» **FRAGMENT TEKSTU**
☆ ☆ ☆ ☆
W gminnej strategii rozwoju wśród zadań jest m.in. ostateczne uporządkowanie do 2015 roku gospodarki wodno – ściekowej, w tym skanalizowanie pozostałej części miasta i paru miejscowości przyległych oraz odprowadzania ścieków z okolic jez. Długie. Poza obwodnicą, której sfinansowanie, jako drogi krajowej, nie obciąży gminy, pozostaje do wykonania wiele innych prac. Nadal 19% dróg w Strzelcach Krajeńskich jest tylko gruntowa. Strategia obejmuje równie z uzbrojenie terenów pod budownictwo jednorodzinne i inwestycje, doposażenie placówek oświatowych. W każdej miejscowości, w której go jeszcze nie ma, będzie przedszkole. Ponad 90% gminy na dostęp do Internetu, w tym wszystkie szkoły i świetlice wiejskie.

 

Gmina finansuje przede wszystkim sport młodzieżowy. Już czynne  jest boisko wybudowane w ramach programu Orlik 2012, są też – lub wkrótce powstaną, również inne. Podjęto starania o uratowanie parków podworskich. A są one zaniedbane, ale z przepięknym drzewostanem, o czym mieliśmy okazję przekonać się na paru przykładach. Trwa ich inwentaryzacja przed wystąpieniem o dofinansowanie ze środków unijnych. Dosyć obszerny jest wykaz prawnie chronionych obiektów przyrodniczych na terenie gminy: rezerwatów przyrody, parków krajobrazowych i pomników przyrody.

 

Na nasze pytanie co, zdaniem władz gminy, ma przyciągać do niej turystów usłyszeliśmy, że woda, lasy, zabytki oraz imprezy, które – poza jednym wyjątkiem – o znaczeniu lokalnym, mają przekształcić się w regionalne bądź ogólnokrajowe. A jest ich kilka. 20-21 czerwca odbył się na terenie powiatu Strzelecko – Drezdeneckiego trzyetapowy Ogólnopolski Wyścig Kolarski o Memoriał Pawła Wakulicza w kategoriach junior młodszy i młodzik. 26-27 czerwca na Rynku Staromiejskim zorganizowano III Jarmark Strzelecki z pokazami walk rycerskich, warsztatami dawnego rzemiosła, kramami, straganami oraz występami artystycznymi „Muzyka Świata”,  który przyciągnął kilka tysięcy mieszkańców regionu. 4 lipca odbyły się i na nie trafiliśmy, więc o nich szerzej za chwilę, III Targi Jadła Regionalnego w Wielisławicach.
☆ ☆ ☆ ☆
» **NA PODSTAWIE TEKSTU**
1. Odpowiedz krótko na pytania do tekstu o gminie Strzelce Krajeńskie.
(a) Jaka część dróg w Strzelcach Krajeńskich jest nadal tylko gruntowa?
(b) W ramach jakiego programu zbudowano czynne już boisko?
(c) W jakiej miejscowości 4 lipca odbyły się III Targi Jadła Regionalnego?
2. Dopisz dalszy ciąg tekstu o gminie Strzelce Krajeńskie, zaczynając od miejsca po jego ostatnim zdaniu.
Wiersze zamieszczone dalej nie mają tu żadnego znaczenia.
☆ ☆ ☆ ☆
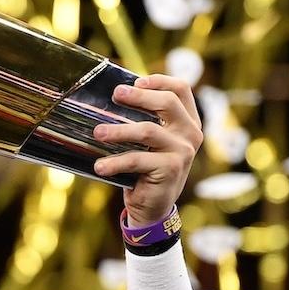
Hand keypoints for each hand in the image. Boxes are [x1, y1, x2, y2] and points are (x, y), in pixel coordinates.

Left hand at [94, 75, 203, 228]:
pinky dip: (115, 162)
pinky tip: (99, 166)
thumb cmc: (146, 170)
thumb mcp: (151, 143)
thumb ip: (145, 121)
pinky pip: (137, 159)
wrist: (153, 208)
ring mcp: (182, 152)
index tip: (136, 81)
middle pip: (167, 103)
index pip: (181, 90)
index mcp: (189, 122)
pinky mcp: (170, 169)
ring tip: (98, 133)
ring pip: (147, 131)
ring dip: (118, 130)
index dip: (159, 81)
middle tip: (115, 95)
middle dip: (138, 96)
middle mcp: (190, 134)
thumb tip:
☆ ☆ ☆ ☆
» **ODPOWIEDZI DO ĆWICZENIA**
1.
(a) 19%
(b) Orlik 2012
(c) W Wielisławicach

2.
 

11 lipca – Festyn Archeologiczny w Dankowie. 18-19 lipca w m. Długie nad jez. Lipie turniej plażowy – VII Eliminacje Pucharu Polski Energy Beach Soccer. Zaś 1 sierpnia w tym samym miejscu, na najrozleglejszej piaszczystej plaży w województwie, Festiwal Piosenki Żeglarskiej „Keja” zaliczany do największych imprez szantowych w Polsce i ściągający najlepsze polskie zespoły oraz po 6-8 tys. słuchaczy. A to tylko najważniejsze imprezy. Bo organizowane są również koncerty noworoczne, spotkania s kulturą łemkowską, dziecięcy festiwal piosenki żeglarskiej „Mała Keja”, warsztaty jazzowe czy plenery fotograficzne. W br. od 1 do 6 czerwca w Macharach i Żabicku zorganizowano z udziałem 12 studentów archeologii Uniwersytetu Wrocławskiego odbywających ćwiczenia terenowe, badania głazów narzutowych.

 

Gdy już mieliśmy jakie takie pojęcie o problemach oraz atrakcjach turystycznych gminy, przyszła pora na ich poznawanie. Strzelce Krajeńskie, które najlepiej zwiedza się pieszo, mają ich sporo. Przede wszystkim wspomniane już średniowieczne fortyfikacje: mury miejskie zbudowane w latach 1272 – 1290, z czworobocznymi basztami łupinowymi: Bramą Młyńską i Basztą Więzienną. Druga z istniejących w przeszłości bram miejskich – Gorzowska, rozebrana została w 1866 roku. Każdy z tych obiektów, podobnie jak wiele innych które zwiedzaliśmy, ma swoją, dobrze opisaną historię. Także z XIII w. jest gotycki kościół kolegiacki p.w. Matki Bożej Różańcowej. Bardzo zniszczony w latach II wojny światowej, odbudowany został w latach 1957 – 1973, chociaż nadal wymaga jeszcze sporych nakładów na rewaloryzację ścian zewnętrznych.

 

Metrykę XVIII–wieczną ma budynek Spichlerza w pobliżu Bramy Młyńskiej, gruntownie wyremontowany w latach 80-tych XX w. Obecnie stanowi własność Gminy Strzelce Krajeńskie i przewidziany jest na siedzibę Muzeum Miejskiego. Z XVIII w. zachowało się też kilka domów mieszkalnych: przy ul. Północnej 36 oraz Saperów 19 i 20. W końcu XIX w. zbudowano neorenesansowy Ratusz – obecnie jest to pięknie odnowiona siedziba Sądu Rejonowego. Na jej frontonie niedawno ponownie umieszczono wykuty w żelazie w latach 20-tych XX w. maszt flagowy z motywem Gryfa. Wśród ważniejszych obiektów miasteczka warto wymienić również wodociągową wieżę ciśnień z 1929 roku – obecnie siedzibę Stowarzyszenia Miłośników Kultury Łemkowskiej i z tego samego roku parafialny kościół p.w. św. Franciszka z Asyżu. Autor opracowania „Zabytki Strzelec Krajeńskich” Błażej Skaziński zachęca do zobaczenia łącznie 20 obiektów tego miasta. Nam pokazano także zakład produkujący na dużą skalę kominki „Spartherm”.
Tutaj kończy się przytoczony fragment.